TRY IT> Give back all of the data exactly as it stands, with the pictures removed.

Lens and sensor metadata>
*-*-*

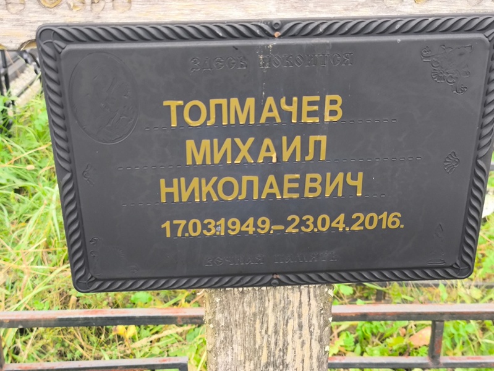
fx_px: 714
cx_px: 247
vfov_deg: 29.1
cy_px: 186
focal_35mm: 50
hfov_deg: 38.2
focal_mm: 4.71
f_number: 1.7
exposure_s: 1/60
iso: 80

*-*-*

ANSWER BELOW>
fx_px: 714
cx_px: 247
vfov_deg: 29.1
cy_px: 186
focal_35mm: 50
hfov_deg: 38.2
focal_mm: 4.71
f_number: 1.7
exposure_s: 1/60
iso: 80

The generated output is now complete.